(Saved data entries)
*****

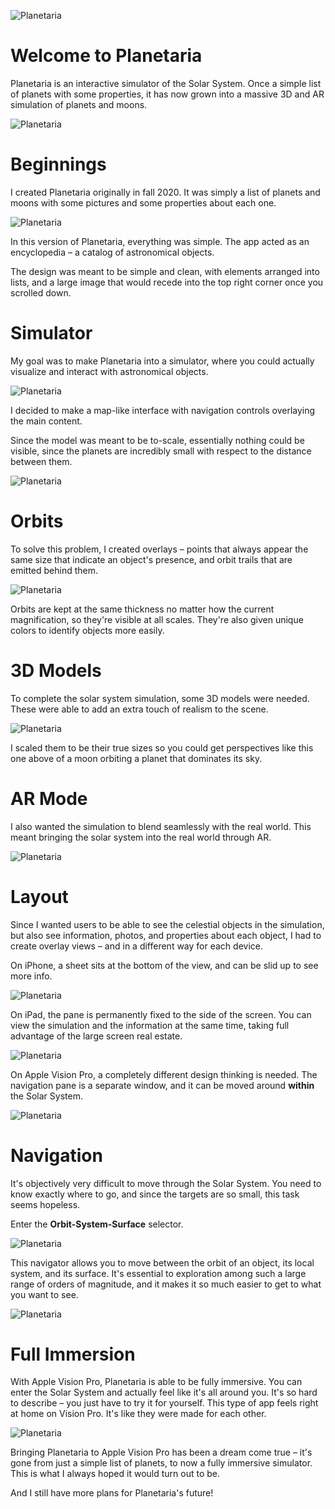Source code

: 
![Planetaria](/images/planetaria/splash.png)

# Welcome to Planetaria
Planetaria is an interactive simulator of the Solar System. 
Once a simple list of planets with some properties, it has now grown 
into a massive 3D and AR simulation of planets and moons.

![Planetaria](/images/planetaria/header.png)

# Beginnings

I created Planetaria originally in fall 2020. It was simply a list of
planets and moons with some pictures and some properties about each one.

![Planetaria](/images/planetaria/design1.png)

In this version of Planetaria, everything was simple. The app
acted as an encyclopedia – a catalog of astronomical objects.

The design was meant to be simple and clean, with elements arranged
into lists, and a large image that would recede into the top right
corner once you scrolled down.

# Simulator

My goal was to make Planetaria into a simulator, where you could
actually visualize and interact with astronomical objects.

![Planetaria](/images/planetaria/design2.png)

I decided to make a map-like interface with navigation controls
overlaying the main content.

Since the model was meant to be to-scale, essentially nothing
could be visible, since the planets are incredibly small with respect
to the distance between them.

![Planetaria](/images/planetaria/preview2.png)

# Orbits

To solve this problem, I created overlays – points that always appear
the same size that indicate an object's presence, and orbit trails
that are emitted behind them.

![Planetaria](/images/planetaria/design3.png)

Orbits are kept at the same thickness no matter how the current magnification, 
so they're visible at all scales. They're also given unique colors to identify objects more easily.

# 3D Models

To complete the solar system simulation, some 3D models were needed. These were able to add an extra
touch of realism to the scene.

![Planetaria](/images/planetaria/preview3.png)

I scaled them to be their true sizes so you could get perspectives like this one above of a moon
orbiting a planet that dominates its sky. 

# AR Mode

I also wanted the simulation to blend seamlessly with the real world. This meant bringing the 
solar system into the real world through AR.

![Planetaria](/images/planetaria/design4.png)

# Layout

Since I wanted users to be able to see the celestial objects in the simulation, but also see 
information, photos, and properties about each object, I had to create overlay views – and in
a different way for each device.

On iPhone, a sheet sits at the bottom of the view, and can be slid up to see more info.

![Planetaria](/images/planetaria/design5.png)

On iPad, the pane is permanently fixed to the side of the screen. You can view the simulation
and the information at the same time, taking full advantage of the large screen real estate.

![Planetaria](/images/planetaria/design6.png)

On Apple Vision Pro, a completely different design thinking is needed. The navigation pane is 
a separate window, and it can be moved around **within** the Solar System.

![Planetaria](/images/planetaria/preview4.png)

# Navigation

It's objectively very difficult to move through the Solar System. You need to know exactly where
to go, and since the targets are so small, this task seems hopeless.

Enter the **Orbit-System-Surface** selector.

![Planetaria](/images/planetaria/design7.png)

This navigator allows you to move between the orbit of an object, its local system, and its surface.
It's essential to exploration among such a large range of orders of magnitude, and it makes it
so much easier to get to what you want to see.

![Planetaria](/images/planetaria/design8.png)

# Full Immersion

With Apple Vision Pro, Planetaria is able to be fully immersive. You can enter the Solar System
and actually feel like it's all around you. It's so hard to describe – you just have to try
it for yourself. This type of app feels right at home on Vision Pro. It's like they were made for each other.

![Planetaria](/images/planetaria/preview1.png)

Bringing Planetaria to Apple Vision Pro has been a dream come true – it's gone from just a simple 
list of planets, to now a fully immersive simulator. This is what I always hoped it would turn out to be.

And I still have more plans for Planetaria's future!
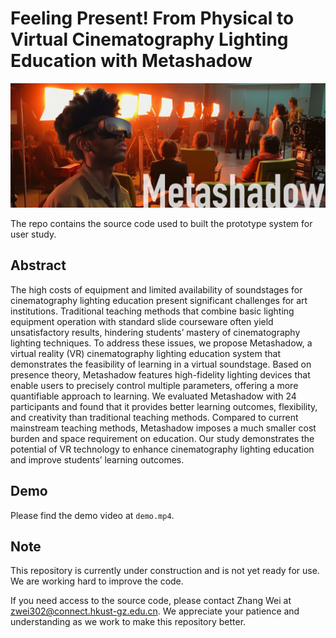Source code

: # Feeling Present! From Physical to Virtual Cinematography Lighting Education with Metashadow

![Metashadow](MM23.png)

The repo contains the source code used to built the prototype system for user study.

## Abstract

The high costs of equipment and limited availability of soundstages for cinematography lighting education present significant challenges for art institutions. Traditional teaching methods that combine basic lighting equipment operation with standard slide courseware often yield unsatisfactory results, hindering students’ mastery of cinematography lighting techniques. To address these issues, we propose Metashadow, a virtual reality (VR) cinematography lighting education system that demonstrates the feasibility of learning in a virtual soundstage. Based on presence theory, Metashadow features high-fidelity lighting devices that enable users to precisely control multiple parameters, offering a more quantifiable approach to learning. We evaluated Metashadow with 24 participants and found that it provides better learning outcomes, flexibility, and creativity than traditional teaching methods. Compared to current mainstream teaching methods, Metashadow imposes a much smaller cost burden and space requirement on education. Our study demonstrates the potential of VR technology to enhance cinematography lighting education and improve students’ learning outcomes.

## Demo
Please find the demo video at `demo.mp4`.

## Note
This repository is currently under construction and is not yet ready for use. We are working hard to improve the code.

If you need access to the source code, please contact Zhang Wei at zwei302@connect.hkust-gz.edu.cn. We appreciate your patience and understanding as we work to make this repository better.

*****

* _WORK REQUIRED_
Look above for the line holding "information, photos, and". Print it and every line after it, exactly, through the line holding "On iPad, the".

* _ANSWER SPACE_
information, photos, and properties about each object, I had to create overlay views – and in
a different way for each device.

On iPhone, a sheet sits at the bottom of the view, and can be slid up to see more info.

![Planetaria](/images/planetaria/design5.png)

On iPad, the pane is permanently fixed to the side of the screen. You can view the simulation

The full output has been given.